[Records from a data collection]

• • • • •

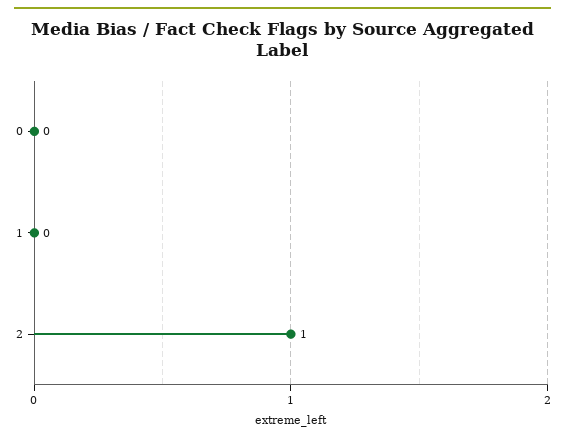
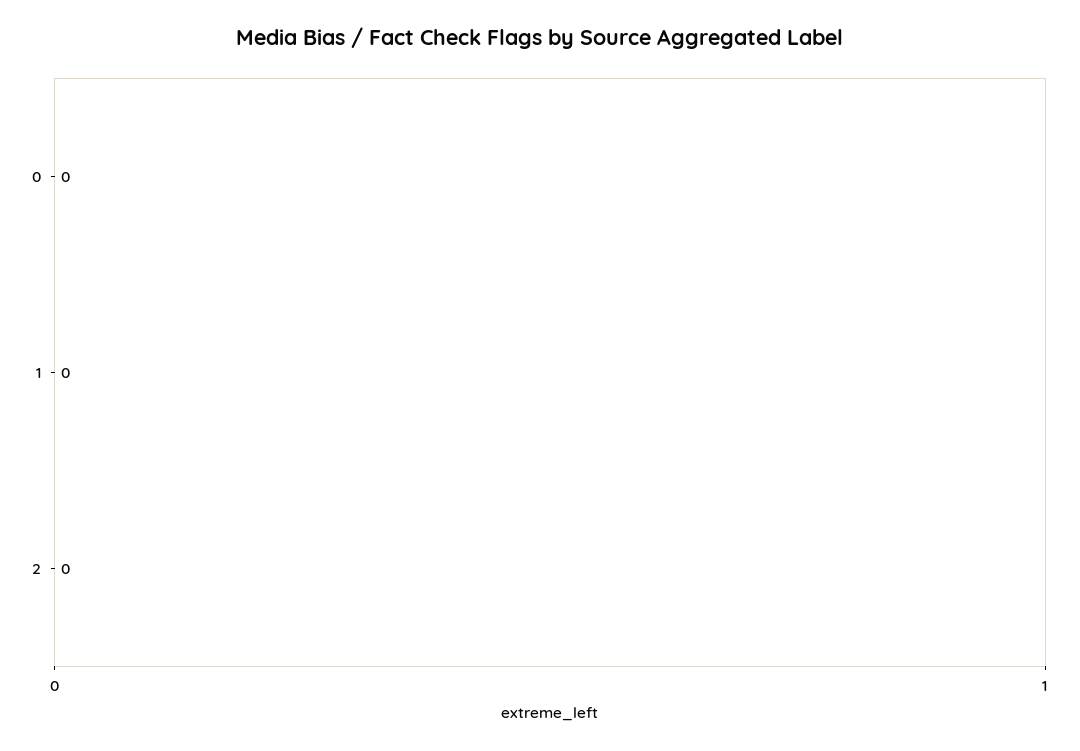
2: 1 -> 0

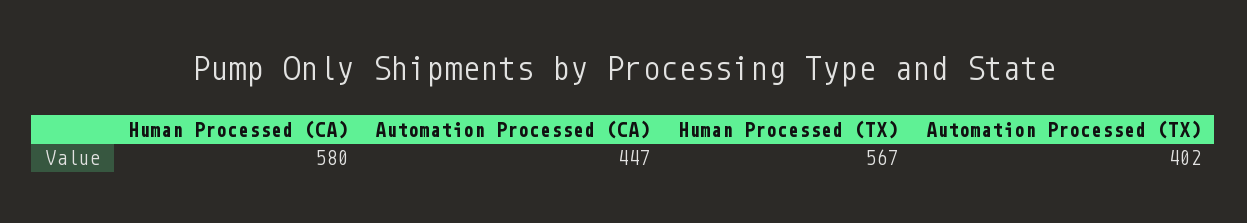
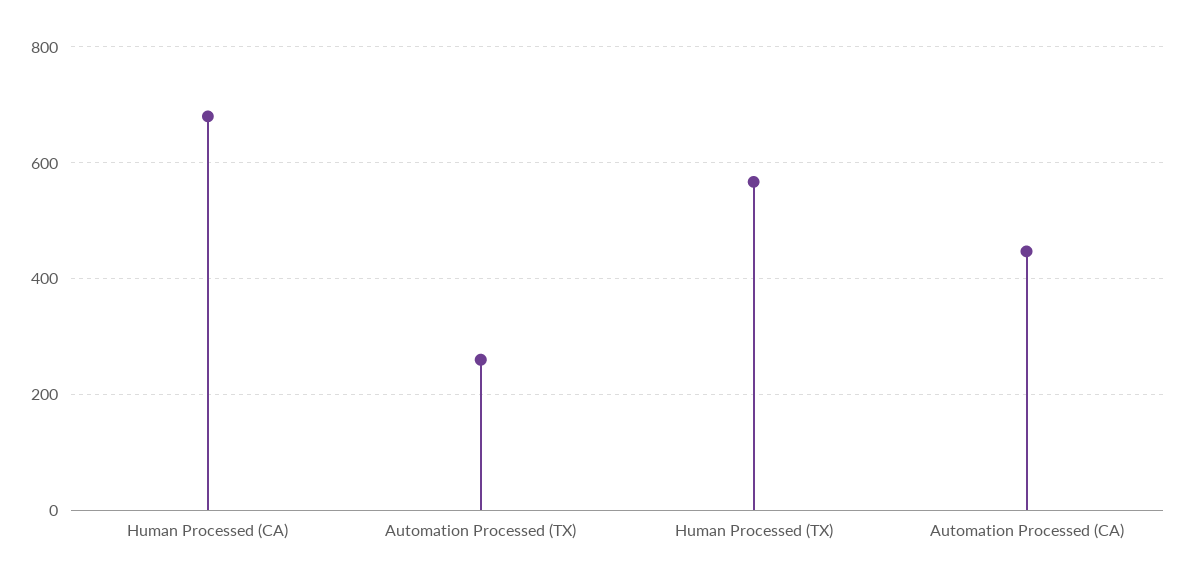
Human Processed (CA): 580 -> 680
Automation Processed (TX): 402 -> 260

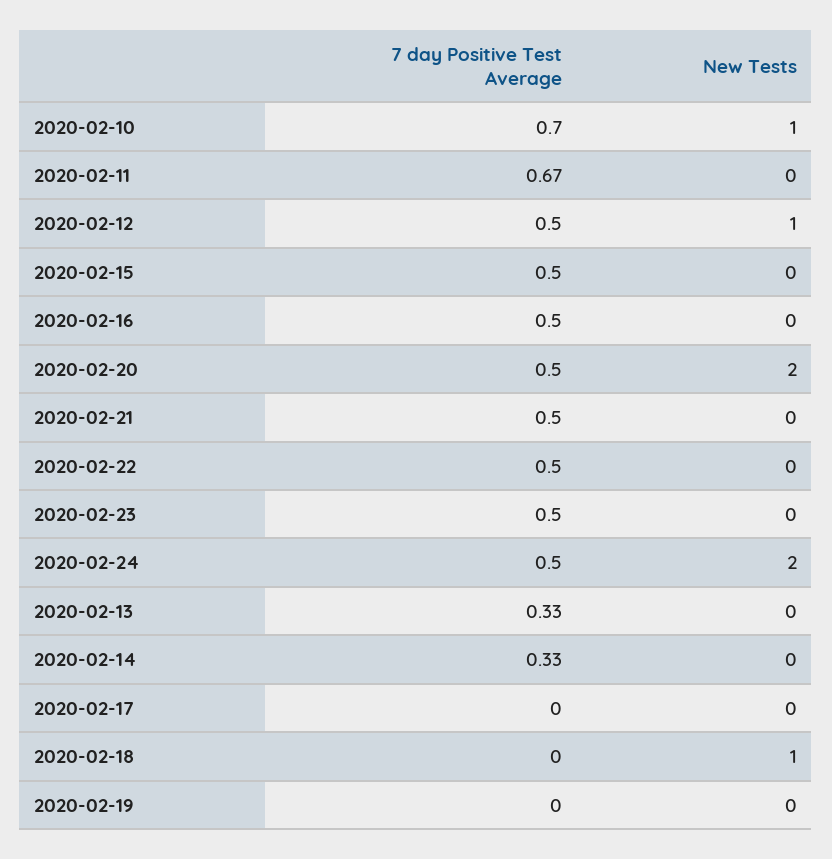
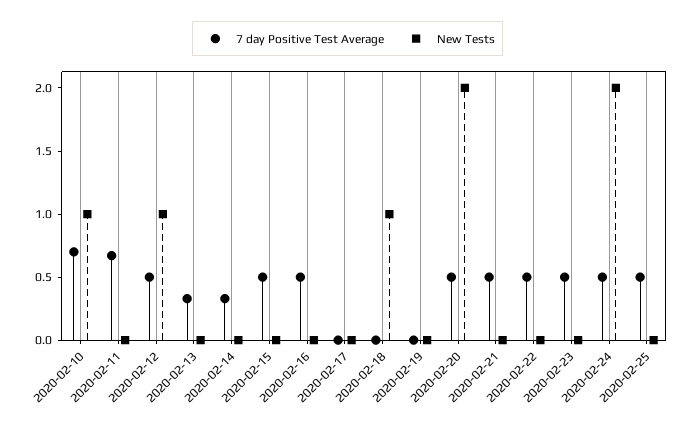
7 day Positive Test Average, 2020-02-25: none -> 0.5
New Tests, 2020-02-25: none -> 0

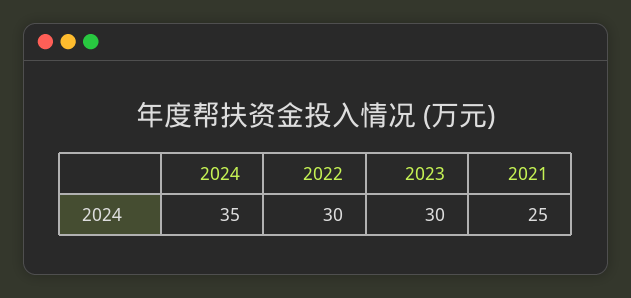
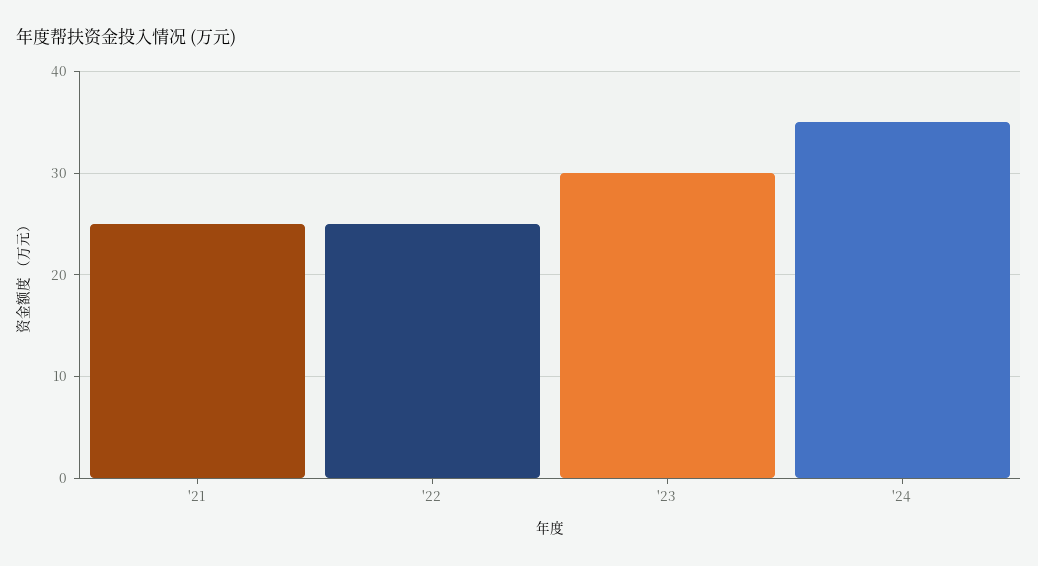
2022: 30 -> 25

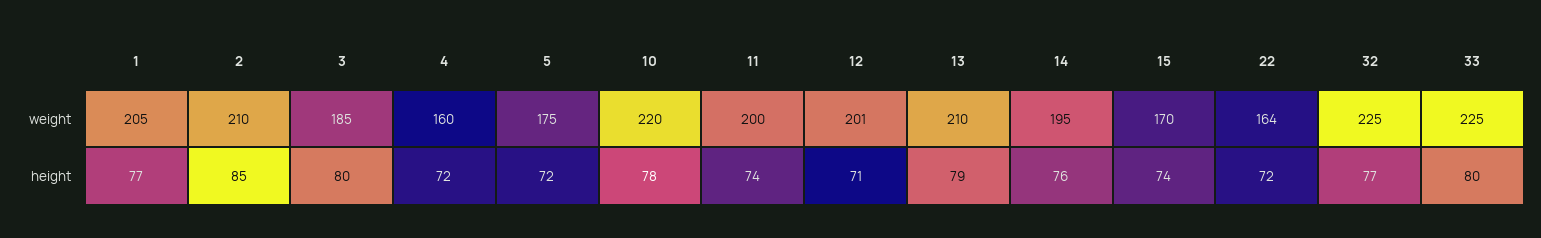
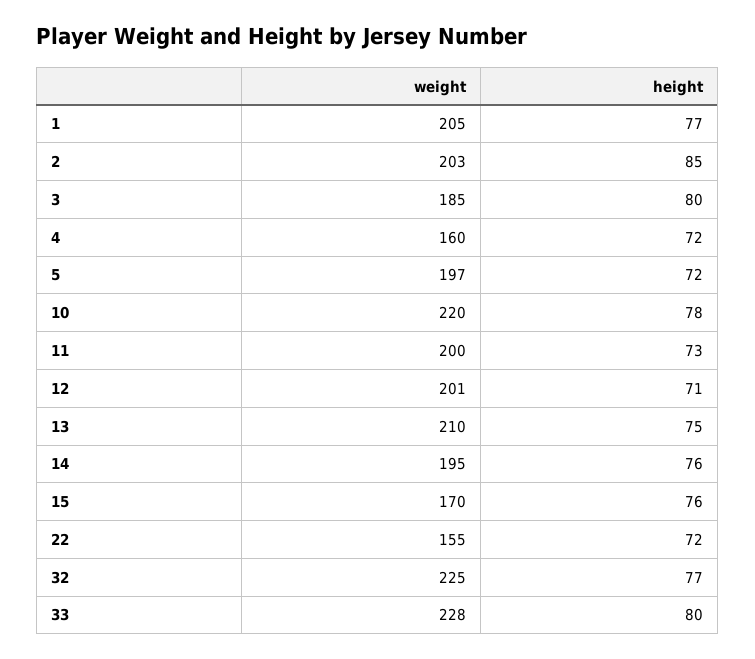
2, weight: 210 -> 203
5, weight: 175 -> 197
22, weight: 164 -> 155
33, weight: 225 -> 228
11, height: 74 -> 73
13, height: 79 -> 75
15, height: 74 -> 76

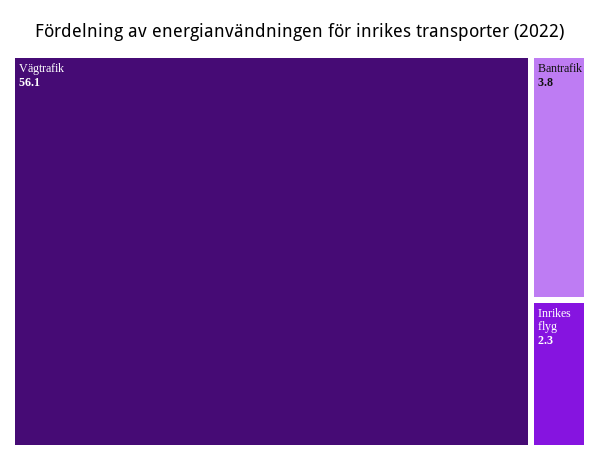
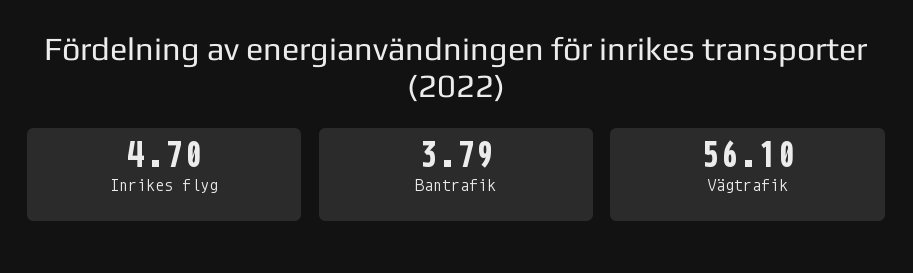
Inrikes flyg: 2.3 -> 4.7

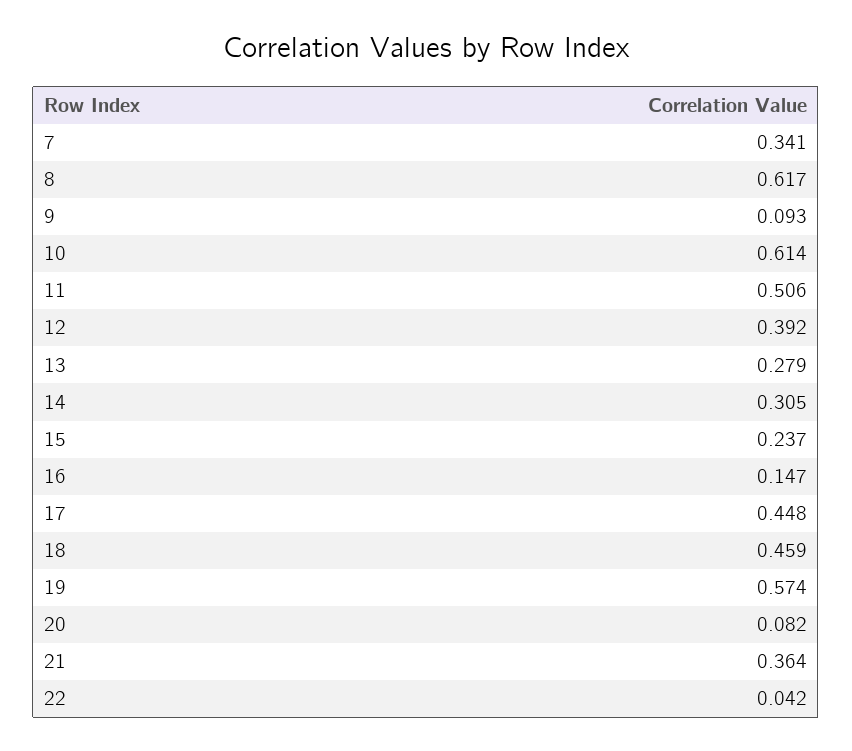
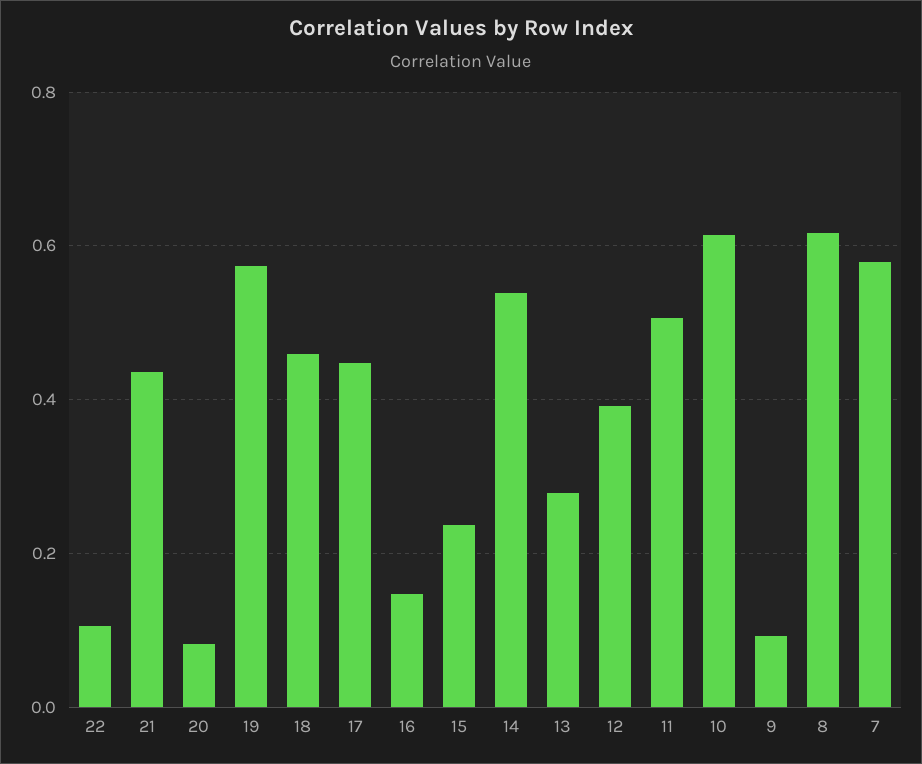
7: 0.341 -> 0.58
14: 0.305 -> 0.54
21: 0.364 -> 0.44
22: 0.042 -> 0.1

• • • • •

#### [ASSIGNMENT]
Could you output all of the entries above exactly? Leave the pictures out.

#### [WORKED SOLUTION]
2: 1 -> 0

Human Processed (CA): 580 -> 680
Automation Processed (TX): 402 -> 260

7 day Positive Test Average, 2020-02-25: none -> 0.5
New Tests, 2020-02-25: none -> 0

2022: 30 -> 25

2, weight: 210 -> 203
5, weight: 175 -> 197
22, weight: 164 -> 155
33, weight: 225 -> 228
11, height: 74 -> 73
13, height: 79 -> 75
15, height: 74 -> 76

Inrikes flyg: 2.3 -> 4.7

7: 0.341 -> 0.58
14: 0.305 -> 0.54
21: 0.364 -> 0.44
22: 0.042 -> 0.1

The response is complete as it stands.